Quali sono punti deboli e di forza del collettivo di Gilardino?
“Il punto di forza è la compattezza. Malgrado alcuni limiti la squadra è ben messa in campo e ha grande carattere. Per questo motivo penso che la delusione della patita con il Parma possa essere stata smaltita. Contro le grandi la squadra ha sempre giocato bene. Il punto debole, oltre a quello che ho già detto, è un po’ di attitudine alla massima categoria. La squadra se la può comunque giocare fino alla fine magari grazie a qualche inserimento nel mercato di gennaio. Caratterialmente i ragazzi ci sono, a parte a Bologna sono sempre stati in partita”.
Che opinione hai del Lecce di Eusebio Di Francesco?
“È una squadra che ha cambiato qualcosa, a cominciare proprio dell’allenatore, rispetto alla stagione passata. Sicuramente è positivo il fatto che abbia già vinto tre scontri diretti. In attacco la partenza di Krstovic sta pesando, ma ci sono giovani come Camarda che hanno margini di crescita importanti.
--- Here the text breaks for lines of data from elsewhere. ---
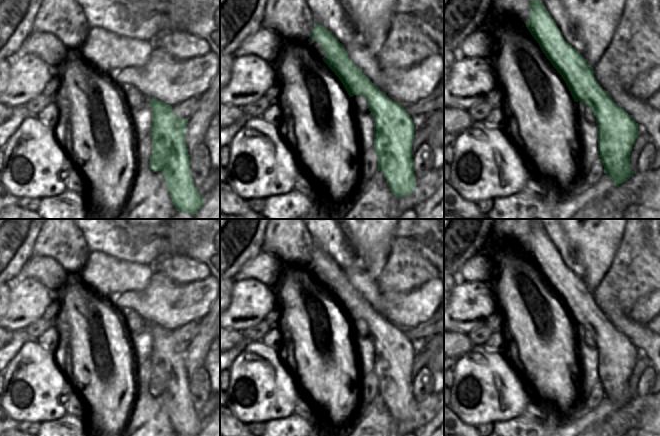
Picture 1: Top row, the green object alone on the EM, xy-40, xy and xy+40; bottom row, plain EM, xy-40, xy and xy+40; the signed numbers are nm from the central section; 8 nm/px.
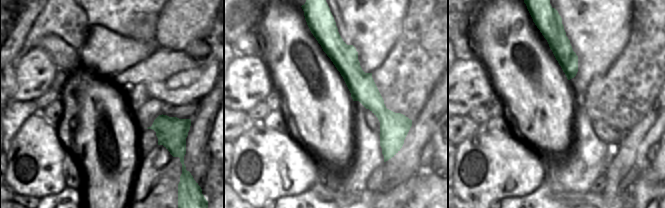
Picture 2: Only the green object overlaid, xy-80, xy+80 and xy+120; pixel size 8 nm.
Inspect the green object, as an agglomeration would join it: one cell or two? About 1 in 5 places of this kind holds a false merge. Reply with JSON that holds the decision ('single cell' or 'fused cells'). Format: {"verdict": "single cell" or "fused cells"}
{"verdict": "single cell"}

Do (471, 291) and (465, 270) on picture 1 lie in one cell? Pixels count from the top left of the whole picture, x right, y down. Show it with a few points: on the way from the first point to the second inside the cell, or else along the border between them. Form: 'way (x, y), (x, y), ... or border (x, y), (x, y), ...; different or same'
border (464, 280), (484, 280), (486, 282); different

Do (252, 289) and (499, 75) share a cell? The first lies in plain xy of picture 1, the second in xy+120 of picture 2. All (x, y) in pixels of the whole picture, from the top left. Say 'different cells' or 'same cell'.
different cells

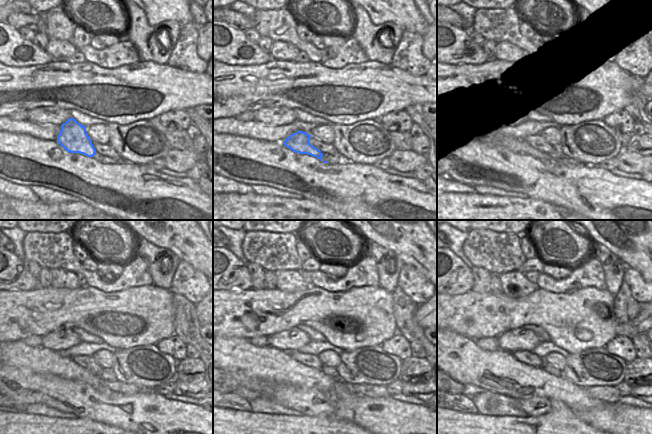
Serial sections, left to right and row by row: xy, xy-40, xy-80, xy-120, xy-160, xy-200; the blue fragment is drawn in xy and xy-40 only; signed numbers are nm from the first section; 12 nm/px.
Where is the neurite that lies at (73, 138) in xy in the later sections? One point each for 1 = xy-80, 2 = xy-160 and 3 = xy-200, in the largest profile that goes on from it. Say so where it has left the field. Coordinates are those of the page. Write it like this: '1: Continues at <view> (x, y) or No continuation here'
1: Continues at xy-80 (550, 163)
2: Continues at xy-160 (373, 391)
3: Continues at xy-200 (610, 394)

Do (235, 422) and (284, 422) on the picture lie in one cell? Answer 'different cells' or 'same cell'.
same cell

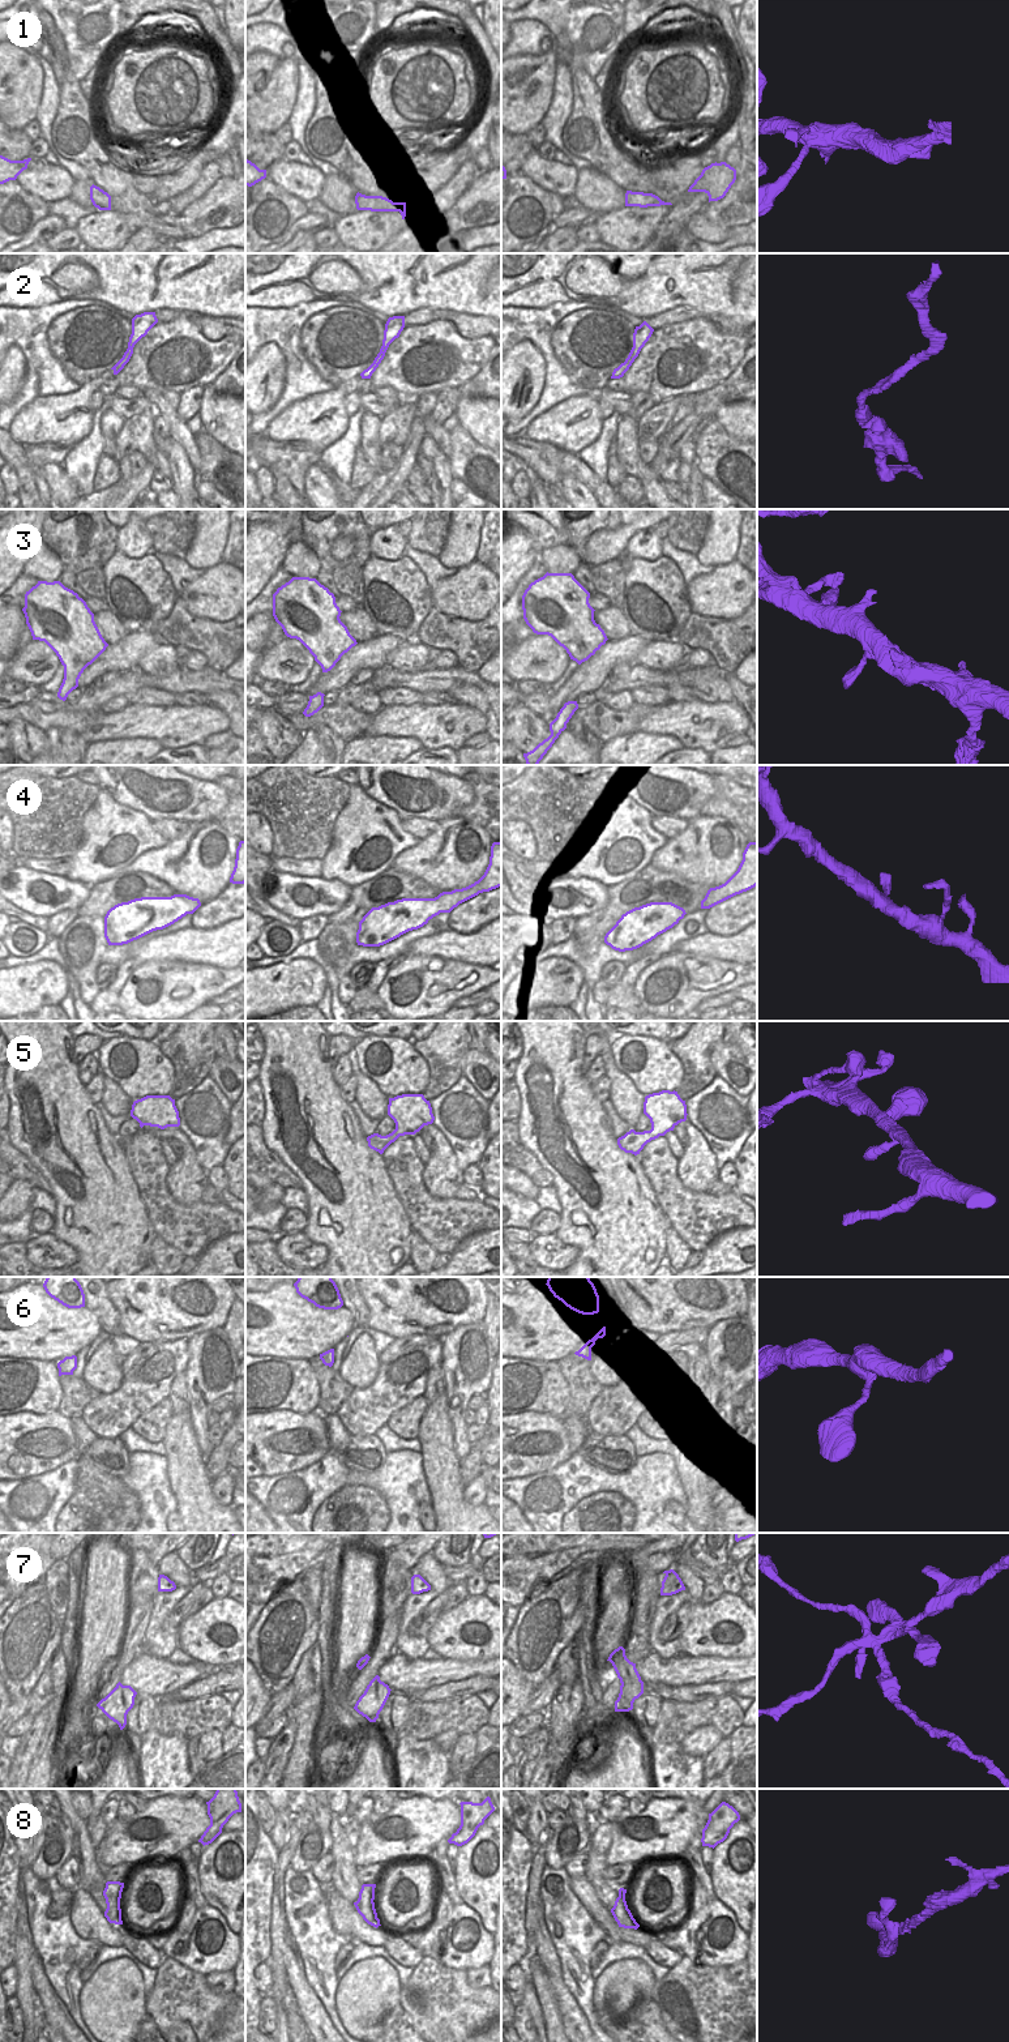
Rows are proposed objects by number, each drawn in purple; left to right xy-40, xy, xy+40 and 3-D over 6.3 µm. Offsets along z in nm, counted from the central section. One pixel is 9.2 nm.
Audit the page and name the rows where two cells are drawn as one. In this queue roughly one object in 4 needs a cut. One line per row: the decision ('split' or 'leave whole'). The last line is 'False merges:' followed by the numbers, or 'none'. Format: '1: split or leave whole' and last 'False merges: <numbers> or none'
1: leave whole
2: leave whole
3: leave whole
4: leave whole
5: leave whole
6: leave whole
7: split
8: leave whole
False merges: 7

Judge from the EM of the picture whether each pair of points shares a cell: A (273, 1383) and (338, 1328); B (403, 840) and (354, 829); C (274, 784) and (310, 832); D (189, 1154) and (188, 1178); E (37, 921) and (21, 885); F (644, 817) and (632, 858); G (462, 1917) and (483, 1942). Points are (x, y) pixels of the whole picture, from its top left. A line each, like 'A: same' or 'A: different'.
A: different
B: same
C: same
D: same
E: different
F: same
G: same

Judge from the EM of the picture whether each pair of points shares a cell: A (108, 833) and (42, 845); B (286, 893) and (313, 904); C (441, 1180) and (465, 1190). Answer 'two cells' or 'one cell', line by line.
A: two cells
B: one cell
C: two cells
Falcone in porta è una garanzia per la categoria”.
Come dovrebbero scendere in campo i nerazzurri contro i giallorossi?
“3-5-2 con Scuffet tra i pali, in difesa Calabresi, Caracciolo e Canestrelli, a centrocampo Toure, Vural, Aebischer, Akinsanmiro e Leris, davanti Tramoni e uno tra Moreo e Meister”.